Machine learning based KNN classifier: towards robust, efficient DTMF tone detection for a Noisy environment
Link to publication - https://doi.org/10.1007/s11042-021-11194-3
NOTE:
- The entire modelling, simulation and analysis has been done on MATLAB R2019b environment and the code is not backwards-compatible with older versions of MATLAB due to the usage of the novel functions which have been added only in this version such as 'audioDataAugmenter' and 'audioDatastore' which are part of the 'Machine Learning and Deep Learning for Audio Toolbox'.
- The following instructions will be given in the same order as the proposed methodology of the project, i.e. data acquisition, data augmentation, data exploration followed by modelling of all the KNN classifier models (A, B, C, D, E and F).
INSTRUCTIONS:
Data Acquisition: (All files are inside 'Data Handling' folder)
- The dataset used for the KNN models A, B and C were acquired through repetitive downloading of dual-tone audio files from the website 'audiocheck.net' using a selenium script written on python. This python script is named ' autodownload_dtmftones.py'. Upon execution, the script starts downloading all 2032 files serially in the default downloads folder of the browser.
NOTE: The file directory for the web - driver needs to be changed according to the file location of the user's default web browser application.

> [Written request]
Write the next part of the KNN DTMF tone detection instructions, starting right after their last sentence.

> [Data section]
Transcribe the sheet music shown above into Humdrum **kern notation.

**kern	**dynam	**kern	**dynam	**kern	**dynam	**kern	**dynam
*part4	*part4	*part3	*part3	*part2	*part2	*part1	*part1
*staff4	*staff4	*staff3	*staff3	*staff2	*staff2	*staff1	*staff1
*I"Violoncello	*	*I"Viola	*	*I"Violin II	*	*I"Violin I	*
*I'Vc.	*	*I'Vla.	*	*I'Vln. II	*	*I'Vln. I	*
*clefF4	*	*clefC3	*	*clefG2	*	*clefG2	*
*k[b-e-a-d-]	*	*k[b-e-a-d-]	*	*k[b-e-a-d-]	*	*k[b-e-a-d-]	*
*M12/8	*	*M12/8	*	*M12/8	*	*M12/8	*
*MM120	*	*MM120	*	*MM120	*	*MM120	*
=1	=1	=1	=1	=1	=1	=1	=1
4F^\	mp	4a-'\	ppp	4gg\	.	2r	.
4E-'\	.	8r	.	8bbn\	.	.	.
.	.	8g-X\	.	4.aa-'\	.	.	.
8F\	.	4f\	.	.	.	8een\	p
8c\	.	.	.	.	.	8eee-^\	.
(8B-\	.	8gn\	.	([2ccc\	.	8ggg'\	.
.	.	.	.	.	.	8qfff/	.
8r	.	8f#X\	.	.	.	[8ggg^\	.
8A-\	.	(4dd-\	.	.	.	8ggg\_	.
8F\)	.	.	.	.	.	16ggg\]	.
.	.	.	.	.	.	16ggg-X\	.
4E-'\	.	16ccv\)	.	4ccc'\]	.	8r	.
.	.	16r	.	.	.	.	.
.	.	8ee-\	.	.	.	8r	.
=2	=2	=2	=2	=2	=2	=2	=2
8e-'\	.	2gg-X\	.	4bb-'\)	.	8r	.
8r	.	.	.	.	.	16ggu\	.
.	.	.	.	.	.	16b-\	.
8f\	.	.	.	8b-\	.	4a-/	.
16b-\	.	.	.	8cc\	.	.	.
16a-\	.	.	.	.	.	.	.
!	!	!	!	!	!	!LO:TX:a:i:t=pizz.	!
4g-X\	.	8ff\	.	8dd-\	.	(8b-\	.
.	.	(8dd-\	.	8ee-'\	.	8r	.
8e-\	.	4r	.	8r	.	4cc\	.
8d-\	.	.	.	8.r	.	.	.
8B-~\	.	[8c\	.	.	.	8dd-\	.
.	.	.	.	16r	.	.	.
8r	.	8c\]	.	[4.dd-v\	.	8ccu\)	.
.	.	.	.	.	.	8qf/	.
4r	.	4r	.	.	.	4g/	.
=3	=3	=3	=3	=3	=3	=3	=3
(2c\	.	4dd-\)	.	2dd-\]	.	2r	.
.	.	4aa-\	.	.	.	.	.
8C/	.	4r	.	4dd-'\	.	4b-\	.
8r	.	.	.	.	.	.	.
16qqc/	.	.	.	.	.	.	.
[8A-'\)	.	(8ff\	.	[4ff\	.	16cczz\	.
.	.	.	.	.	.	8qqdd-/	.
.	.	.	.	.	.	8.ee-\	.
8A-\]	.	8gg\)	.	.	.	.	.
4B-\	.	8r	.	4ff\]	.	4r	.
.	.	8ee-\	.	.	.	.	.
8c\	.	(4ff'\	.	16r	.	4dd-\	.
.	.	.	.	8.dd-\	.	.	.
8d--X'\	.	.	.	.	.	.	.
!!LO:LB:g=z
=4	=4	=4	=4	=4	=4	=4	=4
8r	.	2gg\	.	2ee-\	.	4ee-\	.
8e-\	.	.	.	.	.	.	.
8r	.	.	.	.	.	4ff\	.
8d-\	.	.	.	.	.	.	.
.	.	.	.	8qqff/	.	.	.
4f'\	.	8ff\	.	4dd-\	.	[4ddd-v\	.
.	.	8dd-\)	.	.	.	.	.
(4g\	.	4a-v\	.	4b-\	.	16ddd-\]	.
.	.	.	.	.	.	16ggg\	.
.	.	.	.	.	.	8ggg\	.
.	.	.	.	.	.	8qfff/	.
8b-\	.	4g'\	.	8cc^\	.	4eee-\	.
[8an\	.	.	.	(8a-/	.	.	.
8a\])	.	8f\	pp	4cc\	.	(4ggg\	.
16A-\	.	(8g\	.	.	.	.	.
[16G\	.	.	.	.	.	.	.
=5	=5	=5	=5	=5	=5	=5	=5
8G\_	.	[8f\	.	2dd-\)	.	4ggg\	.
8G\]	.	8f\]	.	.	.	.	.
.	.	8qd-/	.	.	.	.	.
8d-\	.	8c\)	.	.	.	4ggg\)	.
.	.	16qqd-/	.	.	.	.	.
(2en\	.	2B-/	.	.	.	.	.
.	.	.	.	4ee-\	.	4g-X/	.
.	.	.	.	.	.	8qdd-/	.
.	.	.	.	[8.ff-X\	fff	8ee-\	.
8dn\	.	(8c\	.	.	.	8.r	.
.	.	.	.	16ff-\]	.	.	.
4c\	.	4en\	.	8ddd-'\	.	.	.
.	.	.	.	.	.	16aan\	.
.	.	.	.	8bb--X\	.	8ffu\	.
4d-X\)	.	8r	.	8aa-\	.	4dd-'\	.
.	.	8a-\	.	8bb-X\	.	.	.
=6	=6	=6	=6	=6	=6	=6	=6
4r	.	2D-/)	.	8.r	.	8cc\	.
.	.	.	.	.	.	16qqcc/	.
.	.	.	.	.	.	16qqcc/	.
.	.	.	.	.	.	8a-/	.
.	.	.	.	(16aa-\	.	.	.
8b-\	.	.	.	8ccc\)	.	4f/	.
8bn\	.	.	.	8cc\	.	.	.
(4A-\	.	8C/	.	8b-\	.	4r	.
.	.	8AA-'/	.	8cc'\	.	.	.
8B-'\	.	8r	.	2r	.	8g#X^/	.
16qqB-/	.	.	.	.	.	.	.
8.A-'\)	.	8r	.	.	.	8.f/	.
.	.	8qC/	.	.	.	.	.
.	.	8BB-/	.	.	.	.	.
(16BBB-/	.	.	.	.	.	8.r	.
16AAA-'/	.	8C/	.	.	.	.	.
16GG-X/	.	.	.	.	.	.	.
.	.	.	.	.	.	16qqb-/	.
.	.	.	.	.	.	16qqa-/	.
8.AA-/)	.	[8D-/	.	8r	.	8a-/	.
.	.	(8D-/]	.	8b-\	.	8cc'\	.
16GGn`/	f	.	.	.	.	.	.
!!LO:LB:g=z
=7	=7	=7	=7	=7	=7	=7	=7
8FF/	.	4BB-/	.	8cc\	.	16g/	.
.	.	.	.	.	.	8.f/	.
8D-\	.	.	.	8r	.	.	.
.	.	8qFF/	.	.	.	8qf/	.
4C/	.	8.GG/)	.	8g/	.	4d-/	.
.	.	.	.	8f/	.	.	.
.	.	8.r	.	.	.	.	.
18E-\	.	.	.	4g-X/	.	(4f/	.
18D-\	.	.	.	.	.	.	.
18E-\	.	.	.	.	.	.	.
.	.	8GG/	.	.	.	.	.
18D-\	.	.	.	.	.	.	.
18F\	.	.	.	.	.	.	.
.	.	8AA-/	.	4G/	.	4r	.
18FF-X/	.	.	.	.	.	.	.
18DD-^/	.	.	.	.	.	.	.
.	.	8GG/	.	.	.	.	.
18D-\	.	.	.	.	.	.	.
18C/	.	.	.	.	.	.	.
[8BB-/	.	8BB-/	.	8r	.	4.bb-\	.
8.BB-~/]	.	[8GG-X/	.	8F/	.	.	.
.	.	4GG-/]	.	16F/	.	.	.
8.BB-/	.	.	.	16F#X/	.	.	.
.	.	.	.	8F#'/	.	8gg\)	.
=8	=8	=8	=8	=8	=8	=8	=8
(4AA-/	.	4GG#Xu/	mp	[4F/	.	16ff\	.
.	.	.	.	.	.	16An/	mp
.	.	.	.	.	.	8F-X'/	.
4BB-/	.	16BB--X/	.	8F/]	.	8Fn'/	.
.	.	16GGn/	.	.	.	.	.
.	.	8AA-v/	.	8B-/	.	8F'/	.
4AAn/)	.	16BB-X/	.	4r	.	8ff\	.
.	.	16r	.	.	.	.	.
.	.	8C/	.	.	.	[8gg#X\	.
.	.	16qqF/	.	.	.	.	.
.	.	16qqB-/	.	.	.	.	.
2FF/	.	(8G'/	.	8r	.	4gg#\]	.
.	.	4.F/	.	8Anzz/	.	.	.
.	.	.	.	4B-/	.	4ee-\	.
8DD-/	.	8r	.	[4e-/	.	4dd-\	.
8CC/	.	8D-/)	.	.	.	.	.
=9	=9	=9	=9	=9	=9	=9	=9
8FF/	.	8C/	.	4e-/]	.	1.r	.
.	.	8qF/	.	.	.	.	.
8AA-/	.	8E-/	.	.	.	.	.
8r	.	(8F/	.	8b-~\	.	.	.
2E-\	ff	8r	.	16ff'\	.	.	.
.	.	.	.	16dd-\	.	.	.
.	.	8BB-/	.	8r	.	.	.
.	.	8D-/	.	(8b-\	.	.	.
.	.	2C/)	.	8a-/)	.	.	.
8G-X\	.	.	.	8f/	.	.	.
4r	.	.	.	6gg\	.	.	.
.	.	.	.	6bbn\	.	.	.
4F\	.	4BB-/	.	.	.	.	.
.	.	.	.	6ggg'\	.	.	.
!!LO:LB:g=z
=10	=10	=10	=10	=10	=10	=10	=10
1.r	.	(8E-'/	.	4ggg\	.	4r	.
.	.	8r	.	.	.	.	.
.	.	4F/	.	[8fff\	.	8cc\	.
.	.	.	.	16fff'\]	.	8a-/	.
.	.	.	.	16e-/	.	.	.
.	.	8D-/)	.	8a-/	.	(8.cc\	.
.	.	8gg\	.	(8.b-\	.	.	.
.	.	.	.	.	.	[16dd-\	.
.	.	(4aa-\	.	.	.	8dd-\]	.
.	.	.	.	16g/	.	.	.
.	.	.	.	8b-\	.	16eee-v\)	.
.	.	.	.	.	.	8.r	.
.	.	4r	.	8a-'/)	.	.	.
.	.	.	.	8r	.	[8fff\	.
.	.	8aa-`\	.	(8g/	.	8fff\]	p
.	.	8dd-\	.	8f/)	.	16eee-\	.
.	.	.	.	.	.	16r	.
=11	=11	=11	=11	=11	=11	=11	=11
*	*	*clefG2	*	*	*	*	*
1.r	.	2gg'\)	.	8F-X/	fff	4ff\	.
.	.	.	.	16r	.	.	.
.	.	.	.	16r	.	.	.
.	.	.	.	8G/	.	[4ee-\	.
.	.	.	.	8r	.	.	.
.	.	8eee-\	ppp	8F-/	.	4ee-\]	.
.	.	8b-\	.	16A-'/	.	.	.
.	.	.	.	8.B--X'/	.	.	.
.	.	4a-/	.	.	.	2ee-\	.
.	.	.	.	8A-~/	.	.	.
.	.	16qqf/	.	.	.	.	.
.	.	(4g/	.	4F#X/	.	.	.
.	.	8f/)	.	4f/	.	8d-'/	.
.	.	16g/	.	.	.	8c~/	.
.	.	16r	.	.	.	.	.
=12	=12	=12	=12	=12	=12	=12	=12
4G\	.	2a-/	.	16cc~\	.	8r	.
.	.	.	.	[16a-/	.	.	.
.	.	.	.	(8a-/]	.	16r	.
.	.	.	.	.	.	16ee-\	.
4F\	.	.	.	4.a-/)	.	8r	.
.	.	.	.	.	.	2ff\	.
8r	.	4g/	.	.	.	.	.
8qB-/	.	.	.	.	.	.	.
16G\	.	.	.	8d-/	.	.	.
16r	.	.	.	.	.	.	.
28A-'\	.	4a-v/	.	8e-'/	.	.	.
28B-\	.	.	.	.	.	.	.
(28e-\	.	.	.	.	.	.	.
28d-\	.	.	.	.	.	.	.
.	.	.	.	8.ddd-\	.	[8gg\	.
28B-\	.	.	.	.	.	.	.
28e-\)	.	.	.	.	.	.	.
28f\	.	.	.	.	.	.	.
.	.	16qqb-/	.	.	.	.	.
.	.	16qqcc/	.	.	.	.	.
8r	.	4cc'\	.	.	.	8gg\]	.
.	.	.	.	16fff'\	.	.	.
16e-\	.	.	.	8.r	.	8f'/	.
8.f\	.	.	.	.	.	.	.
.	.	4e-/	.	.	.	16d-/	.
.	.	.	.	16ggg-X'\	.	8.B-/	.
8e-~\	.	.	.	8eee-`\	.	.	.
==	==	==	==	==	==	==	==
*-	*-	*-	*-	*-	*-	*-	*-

> [Exercise result]
- All files are downloaded with their filenames in accordance with the nomenclature of 'audiocheck.net'. In order to rename the files to a more legible format, run ' rename_for_dataset.m'. This is a MATLAB code which simply renames all files into this format 'lower_freq'+'higher_freq'_'index number'.wav. Ex. '770+1336_522.wav'
NOTE: The 'source' and 'destination' variables need to be changed to the required source (browser's download folder) and destination file path according to the user's computer. The above codes have been executed and the files have already been downloaded, renamed and stored under the folder 'dataset'.
Data Augmentation: (All files are inside 'Data Handling' folder)
- The augmented dataset required for training KNN models D, E and F as well as for testing all KNN models is created through the MATLAB code named ' augmented_dataset_create.m'.
NOTE: The variable 'data_loc' needs to be changed to the file path of the originally downloaded dataset and the variable 'augmented_dataset_loc' needs to be changed to the required file path of the augmented dataset. The above code has been executed and the augmented dataset is already stored in the folder named 'augmented_dataset'.
Data Exploration: (All files are inside 'Data Exploration' folder)
- In order to plot the melspectrogram of various audio files to visually identify if MFCCs are viable features, ' plot_melspec.m' MATLAB code is executed.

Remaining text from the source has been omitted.